The Bishop of St. David's replied: "Monsieur de Meaux seems to think the Roman and the Catholic Church to be convertible terms, which is strange in so learned a man, especially at this time of day. Cannot the Catholic Church be mentioned but presently the Roman Church must be understood?"
"But I wonder why M. de Meaux should ask me whether by the Catholic Church I mean the Church of Rome, or the Church of England. He knows full well, I mean neither the one nor the other. For to say either of the Church of Rome, or of the Church of England, or of the Greek Church, or of any other particular Church, of what denomination soever, that it is the Catholic or Universal Church, would be as absurd as to affirm that a part is the whole."
The Bishop of Meaux never saw Bishop Bull's reply. Bossuet died before the letter could reach him, 12th April, 1704.
Bossuet's appreciation of the Bishop of St. David's was very cordial. Some sixteen years before this date he had read Bishop Bull's Defence of the Nicene Faith. He was deeply impressed to read the emphatic terms in which the Anglican Bishop had insisted, if in a doctrine of this fundamental character the pastors of the Church were supposed to be deceived, that he did not see how the promise of Christ to be perpetually present with his Apostles and their successors could be maintained. That implied the infallibility of the universal councils of the Church. When Bossuet read it his comment was--God bless the learned Bull, and in reward for his sincerity and for his zeal in defending the divinity of Jesus Christ may he be delivered from the prejudices, which obscure from his sight the Catholic Church, and enabled to realize the necessary implications of the truth which he affirms.

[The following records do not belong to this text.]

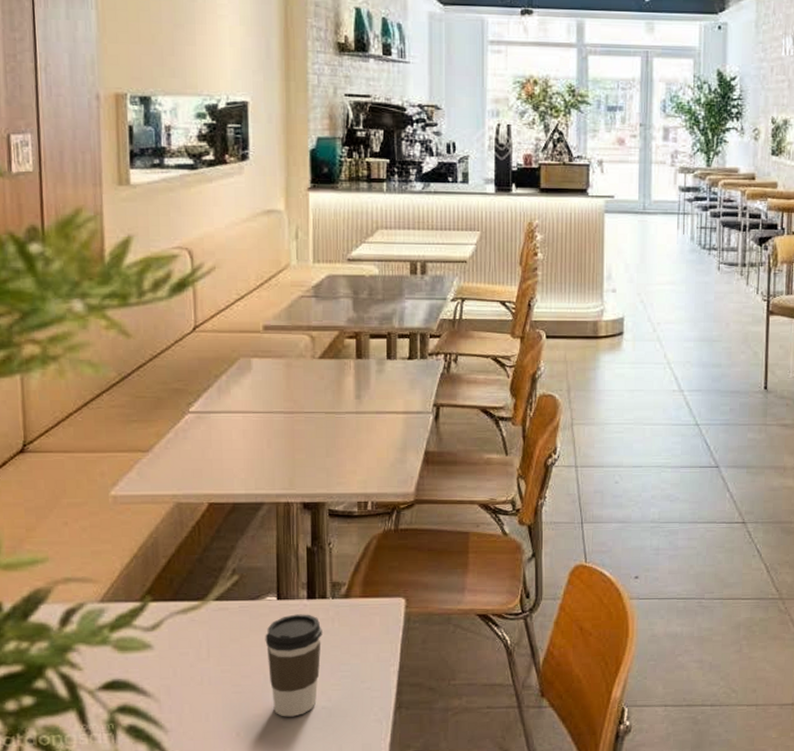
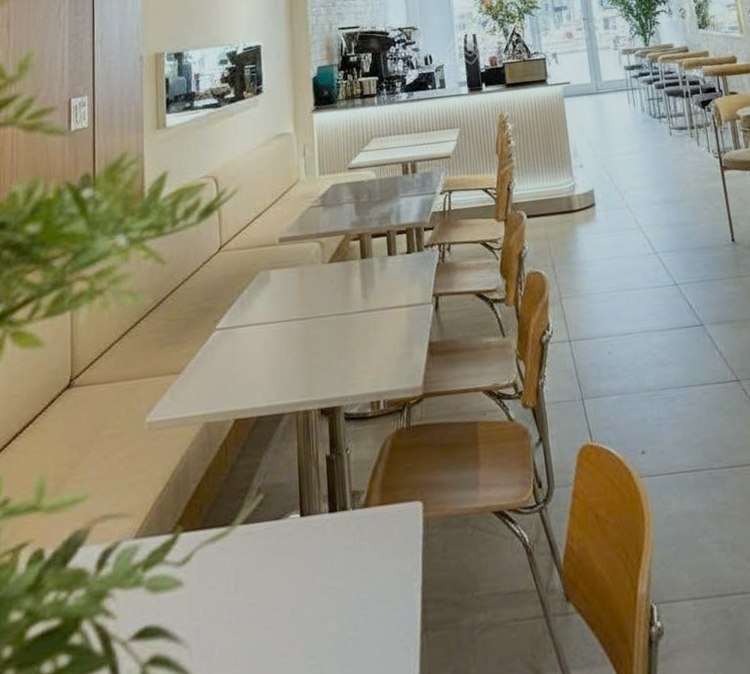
coffee cup: present [265,614,322,717] -> none [290,529,345,654]

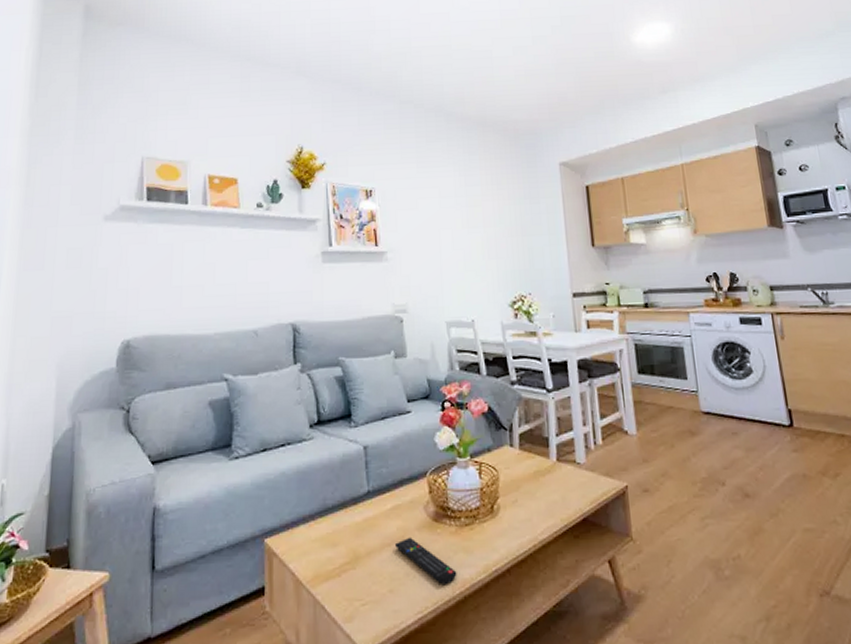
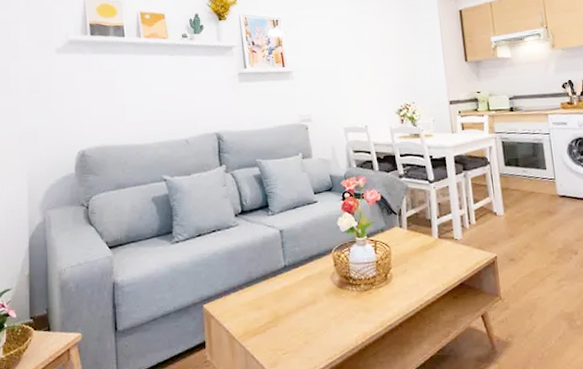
remote control: present [395,537,457,584] -> none [308,300,359,337]

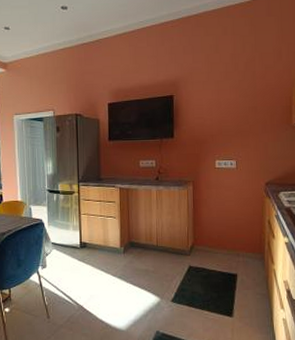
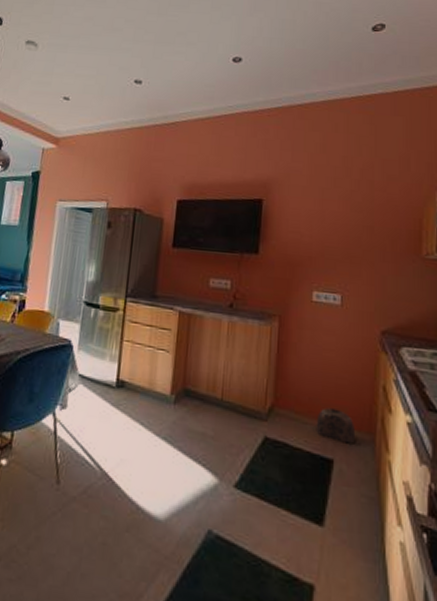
bag: none [223,240,251,262] -> present [316,408,356,444]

Altogether, the relations between the Church in France and the Church of England during Bossuet's ascendancy presents many aspects which bear favorable comparison on the whole with the conditions which have sometimes existed. It is not surprising that the opening years of the eighteenth century saw Dr. Wake, Archbishop of Canterbury, engaged with Doctors of the Sorbonne in efforts towards a better mutual understanding.